Sudan police septembre 2013 peoplesworld
Sudanese police using violence to stop demonstrators, September 2013, credit: Peoplesworld

On a visit to Sudan last April, the UN independent expert on the human rights situation in Sudan, Aristide Nononsi Khartoum,called on the government to lift restrictions on freedom of expression and association and allow civil society actors and political activists to participate in peaceful protest actions. He also called on NISS agents to stop arbitrary arrests aimed at silencing human rights defenders, journalists and political activists.

Bringing Sudan back from the cold through the Khartoum process

Despite a bleak human rights record and a president still being prosecuted by the International Criminal Court (ICC) for crimes against humanity, war crimes and genocide, Sudan seems to have regained international legitimacy, notably by putting forward its key role in two areas of particular importance to western countries: the fight against terrorism and the fight against « illegal » migration.

In October 2017, the US administration announced the lifting of all economic sanctions against Sudan, citing progress in humanitarian access to its territory, reduction of its military offensives, but also cooperation in the fight against terrorism. A decision that was immediately criticized by Human Rights Watch, which recalled the lack of progress on human rights, and Amnesty International, which accused the regime of using chemical weapons against civilians in Darfur between January and August 2016.

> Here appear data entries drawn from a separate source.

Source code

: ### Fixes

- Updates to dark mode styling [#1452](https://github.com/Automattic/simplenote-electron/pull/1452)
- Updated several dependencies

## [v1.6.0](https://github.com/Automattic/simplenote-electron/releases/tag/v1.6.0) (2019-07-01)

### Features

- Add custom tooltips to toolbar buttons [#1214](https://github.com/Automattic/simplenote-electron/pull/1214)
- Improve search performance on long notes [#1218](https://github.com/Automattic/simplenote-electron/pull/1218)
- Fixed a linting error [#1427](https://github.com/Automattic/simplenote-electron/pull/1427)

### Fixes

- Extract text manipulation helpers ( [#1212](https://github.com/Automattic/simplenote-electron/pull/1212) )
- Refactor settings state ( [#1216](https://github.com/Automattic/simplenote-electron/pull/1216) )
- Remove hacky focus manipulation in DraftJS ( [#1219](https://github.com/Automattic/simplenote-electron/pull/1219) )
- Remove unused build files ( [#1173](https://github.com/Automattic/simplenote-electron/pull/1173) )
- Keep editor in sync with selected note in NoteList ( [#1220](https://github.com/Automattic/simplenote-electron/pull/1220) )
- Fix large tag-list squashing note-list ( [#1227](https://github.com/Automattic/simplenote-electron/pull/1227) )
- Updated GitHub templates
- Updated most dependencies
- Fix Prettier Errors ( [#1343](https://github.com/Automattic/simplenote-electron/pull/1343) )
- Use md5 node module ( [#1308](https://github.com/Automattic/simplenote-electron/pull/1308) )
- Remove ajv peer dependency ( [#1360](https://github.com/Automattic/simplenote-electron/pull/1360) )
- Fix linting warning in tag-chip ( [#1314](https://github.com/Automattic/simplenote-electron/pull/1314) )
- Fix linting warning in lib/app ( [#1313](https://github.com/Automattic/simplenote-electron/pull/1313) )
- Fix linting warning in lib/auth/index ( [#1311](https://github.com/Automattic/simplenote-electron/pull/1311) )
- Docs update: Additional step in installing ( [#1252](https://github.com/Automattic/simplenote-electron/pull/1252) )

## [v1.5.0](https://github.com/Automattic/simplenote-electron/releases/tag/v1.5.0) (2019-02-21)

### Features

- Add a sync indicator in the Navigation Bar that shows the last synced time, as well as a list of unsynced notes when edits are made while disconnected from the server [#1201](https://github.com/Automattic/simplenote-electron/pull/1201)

Sudan has also become a key partner for Europe in its efforts to prevent African migrants from reaching Europe. The « Khartoum Process », signed in November 2014 and reinforced one year later at the Valletta Summit on Migration, is a partnership between the European Union and some twenty African countries, such as Sudan, Libya and Eritrea. This agreement aims to combat trafficking in human beings in the Horn of Africa, but also and above all, to reduce the influx of African migrants into Europe and to encourage them to remain in their countries of origin.

In fact, Europe is thus relocating the surveillance of its borders and subcontracting asylum applications directly to Africa, even if this means entrusting this task to states with little regard for respect for human rights. Critics of this agreement point out in particular that the security forces responsible for monitoring the border between Sudan and Libya against migrant incursions, which are indirectly funded by the EU, are mainly composed of former Janjaweed militias responsible for atrocities in Darfur.

While Switzerland initially denied active participation in the Khartoum process, it acknowledged in early 2017 that it had joined the process, with voting and decision-making rights, in December 2016.

Forced returns facilitated by close cooperation with Sudan

In addition to this agreement on the management of migration flows between the European Union and Sudan, the EU Member States also maintain close relations with Sudan with regard to the identification and return of Sudanese migrants and asylum seekers. In September 2017, a controversy erupted in Belgium when the government had to explain the arrival of Sudanese officials to identify Sudanese migrants with a view to their return to Sudan. According to information quoted by the Belgian Green Party, at least 6 of them were tortured on their return. Amnesty International severely criticised the deportations, arguing that Belgium had violated its international obligations regarding non-refoulement of persons.

France has also acknowledged that it has collaborated on several occasions with the Khartoum regime since 2014 to facilitate the return of more than 200 Sudanese, some of whom claimed to be victims of the regime’s oppression. Last April, the New York Times reported that in the last 18 months more than 50 asylum seekers had been deported to Sudan from countries such as Italy, France and Belgium. Of the seven NYT interrogators, four reported being tortured upon their return.

In view of the reality of the threats faced by persons returned to Sudan, European countries must put an immediate end to forced returns. They must also ask themselves how far they are prepared to go to normalize their relationship with Sudan.